Some saints acquire saintliness because of miracles, others through martyrdom and yet more through visions and ecstasies. Generally speaking, being part of the family isn't grounds for saintliness. But when your grandson is the Messiah, a spot of flexibility might be applied to the award, and so it was with Saint Anne, aka Santa Anna. She was Christ's nan on his mother's side: the mother, therefore, of the Virgin Mary.
It is Santa Anna's day today. Though it was once claimed that she was capable of conception by the Holy Spirit, a claim condemned in 1677 as an "error", Anna didn't really engage in traditional saintly pastimes. It is perhaps for this reason that, although she will be granted respectful celebration today, she doesn't generally register on the fiestas' roll call of honour: well, not in Mallorca anyway, with one notable exception - the small village of Moscari.

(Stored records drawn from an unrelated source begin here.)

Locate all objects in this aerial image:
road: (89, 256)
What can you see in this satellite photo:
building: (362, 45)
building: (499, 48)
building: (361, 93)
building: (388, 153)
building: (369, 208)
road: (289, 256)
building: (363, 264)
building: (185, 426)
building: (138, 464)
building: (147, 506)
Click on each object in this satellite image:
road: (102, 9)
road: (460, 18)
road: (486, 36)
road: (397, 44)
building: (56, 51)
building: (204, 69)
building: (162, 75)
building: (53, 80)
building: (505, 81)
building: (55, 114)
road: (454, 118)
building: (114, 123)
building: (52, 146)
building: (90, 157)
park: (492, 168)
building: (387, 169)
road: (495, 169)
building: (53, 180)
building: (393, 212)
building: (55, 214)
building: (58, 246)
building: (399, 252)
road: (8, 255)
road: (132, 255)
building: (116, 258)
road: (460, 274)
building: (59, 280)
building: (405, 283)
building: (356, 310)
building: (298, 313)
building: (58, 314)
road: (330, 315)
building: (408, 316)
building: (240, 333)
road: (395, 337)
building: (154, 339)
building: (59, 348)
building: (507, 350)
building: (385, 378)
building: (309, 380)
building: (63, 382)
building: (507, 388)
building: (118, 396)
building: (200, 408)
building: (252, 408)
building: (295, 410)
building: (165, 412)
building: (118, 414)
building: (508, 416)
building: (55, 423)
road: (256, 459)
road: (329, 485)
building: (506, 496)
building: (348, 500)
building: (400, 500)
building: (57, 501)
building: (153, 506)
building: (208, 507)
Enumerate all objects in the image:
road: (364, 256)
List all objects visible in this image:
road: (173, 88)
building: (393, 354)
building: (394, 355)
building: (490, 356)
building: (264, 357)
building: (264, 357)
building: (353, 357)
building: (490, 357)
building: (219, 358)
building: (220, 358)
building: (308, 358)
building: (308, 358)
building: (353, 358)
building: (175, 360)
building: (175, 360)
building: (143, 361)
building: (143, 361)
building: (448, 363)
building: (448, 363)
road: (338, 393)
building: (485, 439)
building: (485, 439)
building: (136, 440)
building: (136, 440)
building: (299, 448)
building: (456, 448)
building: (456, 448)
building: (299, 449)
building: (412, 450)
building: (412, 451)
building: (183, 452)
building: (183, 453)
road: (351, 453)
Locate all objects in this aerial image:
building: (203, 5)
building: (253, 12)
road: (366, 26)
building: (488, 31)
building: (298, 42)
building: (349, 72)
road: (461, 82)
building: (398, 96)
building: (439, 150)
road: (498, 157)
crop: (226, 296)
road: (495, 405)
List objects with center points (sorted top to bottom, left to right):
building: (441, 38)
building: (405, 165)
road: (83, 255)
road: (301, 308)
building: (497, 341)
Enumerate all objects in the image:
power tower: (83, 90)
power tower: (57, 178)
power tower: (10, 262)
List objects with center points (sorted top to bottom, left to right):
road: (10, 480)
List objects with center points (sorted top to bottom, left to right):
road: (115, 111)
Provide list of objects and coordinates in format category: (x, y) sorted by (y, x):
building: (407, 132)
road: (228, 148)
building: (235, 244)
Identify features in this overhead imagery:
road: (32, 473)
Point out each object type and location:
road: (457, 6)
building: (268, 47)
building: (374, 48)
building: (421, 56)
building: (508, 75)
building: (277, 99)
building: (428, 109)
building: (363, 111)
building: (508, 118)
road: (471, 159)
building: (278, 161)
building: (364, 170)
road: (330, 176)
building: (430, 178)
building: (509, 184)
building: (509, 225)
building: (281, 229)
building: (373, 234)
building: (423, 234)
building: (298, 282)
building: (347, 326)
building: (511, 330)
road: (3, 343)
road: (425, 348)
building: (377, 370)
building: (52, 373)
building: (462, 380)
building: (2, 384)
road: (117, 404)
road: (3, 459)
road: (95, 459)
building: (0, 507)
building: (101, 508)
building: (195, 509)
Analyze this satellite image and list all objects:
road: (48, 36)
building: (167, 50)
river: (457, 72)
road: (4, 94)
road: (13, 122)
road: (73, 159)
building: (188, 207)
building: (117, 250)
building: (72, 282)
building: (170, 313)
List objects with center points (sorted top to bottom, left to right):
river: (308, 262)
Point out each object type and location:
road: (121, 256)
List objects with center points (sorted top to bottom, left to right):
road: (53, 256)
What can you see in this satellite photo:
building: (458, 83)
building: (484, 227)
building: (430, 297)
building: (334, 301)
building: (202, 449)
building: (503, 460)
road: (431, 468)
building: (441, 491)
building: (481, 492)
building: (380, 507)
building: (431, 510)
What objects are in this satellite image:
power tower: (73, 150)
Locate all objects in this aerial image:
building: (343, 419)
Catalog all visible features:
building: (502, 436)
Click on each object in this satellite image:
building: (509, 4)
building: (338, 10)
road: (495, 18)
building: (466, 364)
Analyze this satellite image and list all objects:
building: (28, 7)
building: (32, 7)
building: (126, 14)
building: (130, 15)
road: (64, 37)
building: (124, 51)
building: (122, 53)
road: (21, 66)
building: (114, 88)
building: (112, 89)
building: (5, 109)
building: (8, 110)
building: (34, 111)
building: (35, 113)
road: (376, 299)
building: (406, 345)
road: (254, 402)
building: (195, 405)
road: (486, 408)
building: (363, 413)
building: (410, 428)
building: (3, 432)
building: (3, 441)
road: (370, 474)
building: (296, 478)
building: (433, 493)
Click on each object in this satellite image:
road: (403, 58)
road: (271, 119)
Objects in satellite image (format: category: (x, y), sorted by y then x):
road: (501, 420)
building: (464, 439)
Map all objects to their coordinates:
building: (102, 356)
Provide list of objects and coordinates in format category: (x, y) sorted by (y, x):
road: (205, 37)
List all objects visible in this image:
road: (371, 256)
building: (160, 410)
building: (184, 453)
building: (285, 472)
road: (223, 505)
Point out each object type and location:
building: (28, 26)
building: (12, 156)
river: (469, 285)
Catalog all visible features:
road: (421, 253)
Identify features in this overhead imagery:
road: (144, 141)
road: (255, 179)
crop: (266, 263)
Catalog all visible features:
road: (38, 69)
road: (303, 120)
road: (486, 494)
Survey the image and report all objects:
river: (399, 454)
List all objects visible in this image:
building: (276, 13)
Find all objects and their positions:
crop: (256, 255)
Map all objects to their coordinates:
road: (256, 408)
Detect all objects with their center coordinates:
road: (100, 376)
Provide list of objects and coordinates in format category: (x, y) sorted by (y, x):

This is a village within a village, the larger one of Selva. It is a village whose name provokes argument, something not uncommon when it comes to deciding how Mallorcan place names came to be as they are. The three favoured origins are from Latin words for moss, fly or musk. On balance, if you come from Moscari, you would probably opt for the latter. (Fly, you would almost certainly prefer to dismiss.)
Hibiscus, of which there is a good deal in Mallorca, is of a flowering plant order that gives off a musky fragrance, and the hibiscus as well as other flowers play a fairly important part in one of the best-kept fiesta secrets in Mallorca. As maybe befits a somewhat obscure village within a village that has bucked the trend for far more widely celebrated saints and opted instead for Jesus's grandmother when it comes to a spot of fiesta-ing, Moscari has one of the least well-known fiesta traditions of all. Least well-known but arguably one of the most charming of the lot. That's because today, in addition to being Santa Anna's day, is the day of the "Fadrí".
Despite her somewhat questionable credentials for saintliness, Santa Anna nonetheless acquired a collection of causes for which she is the sponsor. One of these entails her being the patron of unmarried women. Not unmarried mothers, because that really wouldn't do, but women not yet married - bachelor girls. It is said, somewhat mistakenly, that she is also patron of bachelor boys, but the list of saintly responsibilities assigns this task to Saint Christopher, he also of the traveller, as opposed to Saint Cliff. But this misinterpretation notwithstanding, Anna's day is, in Moscari, the day of bachelor boys and bachelor girls - "fadrins" and "fadrines": the day of the "Fadrí".
No one seems to know why this day is as it is. Whatever its origins, they have been wiped from the collective hard disc memory of the admittedly small population of Moscari and indeed there wouldn't be the "Fadrí" day if it hadn't been for one Margalida Martorell. A resident of the village, she could recall there having been this day many years in the past, and her memories were such that in 1982 Moscari revived the fiesta, not that Margalida was seemingly able to shed any light on why there had ever been a fiesta.
This morning at nine o'clock, the village will have been woken up by the screeching of the local pipers and then, around ten o'clock, the "Fadrí Major" will appear: the chief bachelor boy. He will carry a reed adorned with ribbons and flowers and will then be joined by "fadrins" and "fadrines", some of them in traditional dress, and by children of the village, either dressed normally or in a traditional farming style. The girls will carry bouquets. Others will carry reeds. There will be a carpet of flowers, an innovation last year. The balconies, doorways and streets will have flowers and ribbons, and among the flowers will be hibiscus with its musky fragrance. The parade ends at the church and there are more flowers - the typical floral offer to the patron saint - and that will pretty much be that.
Why they do it is lost in the mists of time, but they do do it, and it is, in its sheer simplicity, a striking contrast to the raucousness of much of the summer fiesta. Charming is an overused word and too often a cliché, but in Moscari it is entirely appropriate.